** Opening Excerpt provided block **
I've switched my allegiance from my own version to Milan's, because it's a
tad faster, and also less verbose. One thing to watch out for: although I
don't particularly like this, the current version in Data.List makes []
`isSuffixOf` undefined = True. Unless there's a general consensus that
this doesn't matter, we need to preserve it.
I don't think Milan's version is too terribly verbose. I tested something
very similar to your #1 that was proposed on IRC by Reid Barton, and the
numbers just didn't look too wonderful. I don't think Milan's version is
too terribly verbose, and I think it's clearer than your #2. As for the
depth of caring about speed, I generally disagree with you: lists are
actually very good for some purposes, and, moreover, even when they're
*not*, people use them anyway and then other people wait for that code to
run.
On Mon, Oct 13, 2014 at 6:10 PM, Kim-Ee Yeoh
On Tue, Oct 14, 2014 at 1:17 AM, David Feuer
wrote: I've done the benchmarks and the results are clear: the implementation I gave is faster than the one you gave and the one in Data.List in all cases. Yours is usually faster than the one in Data.List, but slower for very short lists.
The 2x factor you're seeing over Andreas's diminishes once we put slightly more effort into an apples-to-apples comparison.
1. Instead of drop (length xs) ys, let's define the equivalent
dropl :: [b] -> [a] -> [a] dropl (_:xs) (_:ys) = dropl xs ys dropl [] ys = ys dropl xs [] = []
i.e. dropl xs ys ~ drop (length xs) ys.
** Closing Excerpt provided block **
** Opening Source data block **
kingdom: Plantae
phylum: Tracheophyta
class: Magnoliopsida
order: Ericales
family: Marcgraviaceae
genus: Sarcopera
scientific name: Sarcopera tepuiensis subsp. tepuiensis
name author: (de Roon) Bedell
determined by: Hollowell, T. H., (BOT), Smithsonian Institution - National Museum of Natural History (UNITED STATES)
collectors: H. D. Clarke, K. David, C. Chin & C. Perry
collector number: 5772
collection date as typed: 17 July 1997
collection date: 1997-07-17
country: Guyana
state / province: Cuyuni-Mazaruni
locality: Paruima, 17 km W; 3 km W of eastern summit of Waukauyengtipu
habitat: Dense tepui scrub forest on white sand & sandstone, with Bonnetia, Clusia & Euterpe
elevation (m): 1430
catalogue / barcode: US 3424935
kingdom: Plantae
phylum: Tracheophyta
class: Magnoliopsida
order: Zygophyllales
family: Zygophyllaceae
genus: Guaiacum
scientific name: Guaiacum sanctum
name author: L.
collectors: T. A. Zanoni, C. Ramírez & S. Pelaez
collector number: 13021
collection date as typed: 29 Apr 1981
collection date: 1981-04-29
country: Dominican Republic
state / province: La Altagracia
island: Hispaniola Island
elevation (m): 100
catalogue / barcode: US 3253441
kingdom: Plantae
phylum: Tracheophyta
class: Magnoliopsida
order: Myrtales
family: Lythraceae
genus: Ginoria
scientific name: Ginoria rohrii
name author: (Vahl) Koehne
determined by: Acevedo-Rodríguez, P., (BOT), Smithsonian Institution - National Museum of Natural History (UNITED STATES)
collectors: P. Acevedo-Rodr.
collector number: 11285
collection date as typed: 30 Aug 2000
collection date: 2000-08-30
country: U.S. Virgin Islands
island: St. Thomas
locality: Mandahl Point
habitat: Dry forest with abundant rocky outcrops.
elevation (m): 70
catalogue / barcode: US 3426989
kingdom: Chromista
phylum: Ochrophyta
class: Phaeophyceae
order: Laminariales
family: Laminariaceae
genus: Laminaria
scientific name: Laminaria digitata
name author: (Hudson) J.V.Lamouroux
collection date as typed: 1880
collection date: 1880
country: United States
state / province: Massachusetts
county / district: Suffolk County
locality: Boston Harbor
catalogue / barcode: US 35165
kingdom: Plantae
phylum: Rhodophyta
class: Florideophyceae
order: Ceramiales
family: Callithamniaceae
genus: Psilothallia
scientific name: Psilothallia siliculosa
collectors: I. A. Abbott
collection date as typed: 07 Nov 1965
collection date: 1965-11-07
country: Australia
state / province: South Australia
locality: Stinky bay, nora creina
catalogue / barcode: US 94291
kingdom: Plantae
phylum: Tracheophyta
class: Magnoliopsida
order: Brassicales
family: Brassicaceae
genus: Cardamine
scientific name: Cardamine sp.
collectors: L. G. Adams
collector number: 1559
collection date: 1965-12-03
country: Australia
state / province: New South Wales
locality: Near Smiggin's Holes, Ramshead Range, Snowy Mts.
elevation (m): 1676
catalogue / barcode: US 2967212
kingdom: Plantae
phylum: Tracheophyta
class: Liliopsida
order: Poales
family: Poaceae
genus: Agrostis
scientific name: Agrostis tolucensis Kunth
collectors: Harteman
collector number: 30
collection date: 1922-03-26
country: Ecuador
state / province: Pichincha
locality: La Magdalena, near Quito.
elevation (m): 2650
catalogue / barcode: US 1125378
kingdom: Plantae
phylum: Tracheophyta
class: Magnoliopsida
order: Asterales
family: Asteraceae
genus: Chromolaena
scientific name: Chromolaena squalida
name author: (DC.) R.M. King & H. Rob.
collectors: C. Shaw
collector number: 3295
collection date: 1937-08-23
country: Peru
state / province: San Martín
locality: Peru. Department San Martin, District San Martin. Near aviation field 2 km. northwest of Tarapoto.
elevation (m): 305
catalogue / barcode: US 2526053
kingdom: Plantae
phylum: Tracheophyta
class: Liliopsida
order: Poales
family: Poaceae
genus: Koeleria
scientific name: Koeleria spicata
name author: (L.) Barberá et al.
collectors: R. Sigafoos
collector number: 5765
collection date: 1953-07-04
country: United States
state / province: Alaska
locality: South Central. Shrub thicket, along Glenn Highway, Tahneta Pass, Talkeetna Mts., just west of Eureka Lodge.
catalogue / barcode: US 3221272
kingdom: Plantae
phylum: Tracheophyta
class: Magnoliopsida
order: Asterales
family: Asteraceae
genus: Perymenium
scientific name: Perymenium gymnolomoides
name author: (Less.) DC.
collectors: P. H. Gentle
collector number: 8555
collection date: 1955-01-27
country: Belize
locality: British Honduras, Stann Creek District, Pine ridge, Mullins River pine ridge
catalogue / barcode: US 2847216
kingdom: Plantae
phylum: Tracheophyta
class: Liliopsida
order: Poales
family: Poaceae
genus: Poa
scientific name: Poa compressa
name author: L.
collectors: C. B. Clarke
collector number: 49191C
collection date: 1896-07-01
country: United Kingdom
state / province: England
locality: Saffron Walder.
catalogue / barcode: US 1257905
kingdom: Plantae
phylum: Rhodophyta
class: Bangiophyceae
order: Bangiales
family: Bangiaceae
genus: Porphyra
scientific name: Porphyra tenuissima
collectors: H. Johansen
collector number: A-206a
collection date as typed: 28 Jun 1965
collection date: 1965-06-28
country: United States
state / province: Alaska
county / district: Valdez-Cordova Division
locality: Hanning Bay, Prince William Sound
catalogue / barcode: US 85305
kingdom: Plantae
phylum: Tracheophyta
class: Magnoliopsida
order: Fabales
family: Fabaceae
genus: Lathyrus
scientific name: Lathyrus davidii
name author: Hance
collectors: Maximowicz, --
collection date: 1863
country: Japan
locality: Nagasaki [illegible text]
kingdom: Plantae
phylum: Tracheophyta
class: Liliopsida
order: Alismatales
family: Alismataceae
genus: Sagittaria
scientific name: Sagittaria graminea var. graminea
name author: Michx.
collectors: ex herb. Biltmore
** Closing Source data block **
Actions to take
**1.** In the isSuffixOf discussion, who proposed on IRC the version very similar to #1?
**2.** Please continue the isSuffixOf discussion from its last sentence.

Responses to the tasks
**1.** Reid Barton

**2.**
Now with Andreas's original version:
xs `isSuffixOfA` ys = xs == dropl (dropl xs ys) ys
that 2x gap narrows down to 10% for most cases.
2. There's that fast path which you optimize for, where the needle is patently too long to be in the haystack. To narrow the semantic gap, we can write
dropm :: [b] -> [a] -> Maybe [a] dropm (_:xs) (_:ys) = dropm xs ys dropm [] ys = Just ys dropm _ [] = Nothing
xs `isSuffixOfA` ys = maybe False id $ do zs <- dropm xs ys ws <- dropm zs ys -- ws = needle-sized slice of the end of haystack return $ xs == ws
Now, the long-needle-short-haystack case also becomes merely 10% off.
I'm -1 on both your proposal and the no.2 code because it's too much verbosity for uncertain gain. The benchmarks look good, but is the function even the bottleneck? For folks that care deeply about speed, lists is almost always the wrong datatype anyway.
I'm weakly +1 on no.1 because it beats the current double reverse definition!